━━━ TEXTE DONNÉ ━━━

Deux moments différents de l’histoire de l’humanité
dans son rapport à Dieu nous sont présentés en ce dimanche et pourtant une même
certitude les anime : Dieu est présent à son peuple. Deux moments qui,
pour nous, sont une page d’histoire, certainement, mais qui nous concerne
encore dans notre rapport à Dieu et dans notre manière de célébrer de jour consacré au Seigneur.
Le premier moment nous est rapporté par cette belle
page du livre de Néhémie. Elle se situe à un tournant de l’histoire de ce
peuple qui a bien souffert. Néhémie est un personnage qui émerge après l’exil.
Israël avait été battu militairement, Jérusalem et son Temple ravagés, et le
peuple déporté à Babylone. En un mot, il ne restait rien de la foi de ce
peuple ; il ne restait rien de son espérance ; il ne restait rien de
son avenir. Le peuple a touché le fond, étranger dans une terre étrangère, ne
pouvant plus célébrer son Dieu. 50 ans de captivité, puis l’espoir reprend avec
le retour des premiers déportés, mais ce n’est plus pareil : Israël n’est
plus libre, Israël est sous domination étrangère. Encore 93 ans, et c’est la
première mission de Néhémie : il veut rebâtir Jérusalem. C’est dans ce
cadre qu’est proclamé la Loi de Moïse, de l’aube jusqu’à midi. Sans doute
a-t-il fallu cette épreuve de l’exil et de l’abandon pour que le peuple
retrouve le sens de ce jour si particulier : Ce jour est consacré au Seigneur votre Dieu ! Sans doute
faut-il avoir touché le fond dans sa vie spirituelle pour mesurer l’importance
de ce rappel adressé au peuple choisi par Dieu. De l’aube jusqu’à midi, le peuple se rassemble en une grande
liturgie de la Parole. On est loin des cinquante minutes qu’on nous accorde royalement
actuellement dans la plupart des paroisses pour célébrer toute la liturgie du
dimanche ! Lorsque le peuple entend la Loi de Dieu donnée jadis à Moïse,
il se met à pleurer : sans doute mesure-t-il à la fois la distance qui le
sépare de cette Parole et la présence indéfectible de Dieu à son peuple.
Peut-être se rendent-ils compte aussi que ce Dieu qu’ils ont cru absent et
indifférent à leurs épreuves, les accompagnait en fait et attendait simplement
un signe de leur part pour leur manifester à nouveau sa tendresse. Les péchés
du peuple qui les avaient éloignés de Dieu et qui avaient entraîné l’exil,
étaient maintenant lavés par ces larmes versés à l’écoute de la Parole. Dieu,
par cette parole proclamée et reçue dans la foi, reprenait toute sa place dans
le cœur et dans la vie du peuple qu’il s’était choisi.

━━━

◆ **CONSIGNE**
D'après le texte sur Néhémie, pendant quelle partie de la journée la Loi de Moïse est-elle proclamée ? Les enregistrements ne sont pas nécessaires.

━━━ DONNÉES EXTRAITES ━━━

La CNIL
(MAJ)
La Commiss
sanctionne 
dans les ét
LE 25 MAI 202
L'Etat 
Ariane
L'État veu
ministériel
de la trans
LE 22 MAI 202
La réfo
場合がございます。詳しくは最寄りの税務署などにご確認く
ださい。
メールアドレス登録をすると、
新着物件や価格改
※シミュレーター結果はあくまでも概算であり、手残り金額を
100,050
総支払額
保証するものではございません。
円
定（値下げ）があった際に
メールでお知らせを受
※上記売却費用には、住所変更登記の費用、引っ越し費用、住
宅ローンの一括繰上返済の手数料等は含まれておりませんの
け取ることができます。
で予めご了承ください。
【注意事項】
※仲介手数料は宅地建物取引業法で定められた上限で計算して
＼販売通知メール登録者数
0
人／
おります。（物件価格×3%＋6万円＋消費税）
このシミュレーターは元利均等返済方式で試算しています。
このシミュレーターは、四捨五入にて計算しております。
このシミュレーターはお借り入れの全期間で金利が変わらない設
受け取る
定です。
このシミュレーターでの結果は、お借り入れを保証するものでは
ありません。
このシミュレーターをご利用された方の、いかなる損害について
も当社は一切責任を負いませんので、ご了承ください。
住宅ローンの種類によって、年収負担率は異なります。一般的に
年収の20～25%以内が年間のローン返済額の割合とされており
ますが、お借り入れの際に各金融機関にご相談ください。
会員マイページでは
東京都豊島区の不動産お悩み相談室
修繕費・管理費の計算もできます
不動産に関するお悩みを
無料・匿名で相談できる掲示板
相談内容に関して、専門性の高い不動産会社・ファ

━━━
━━━ DONNÉES EXTRAITES ━━━

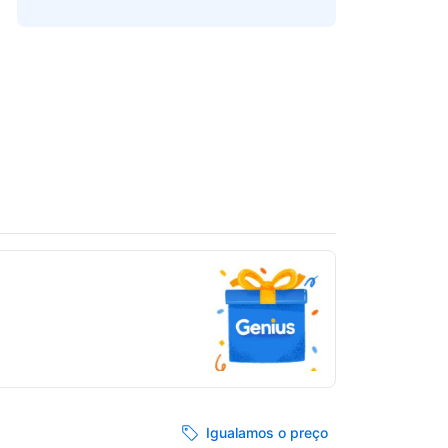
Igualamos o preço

━━━

◆ **CORRIGÉ**
De l'aube jusqu'à midi.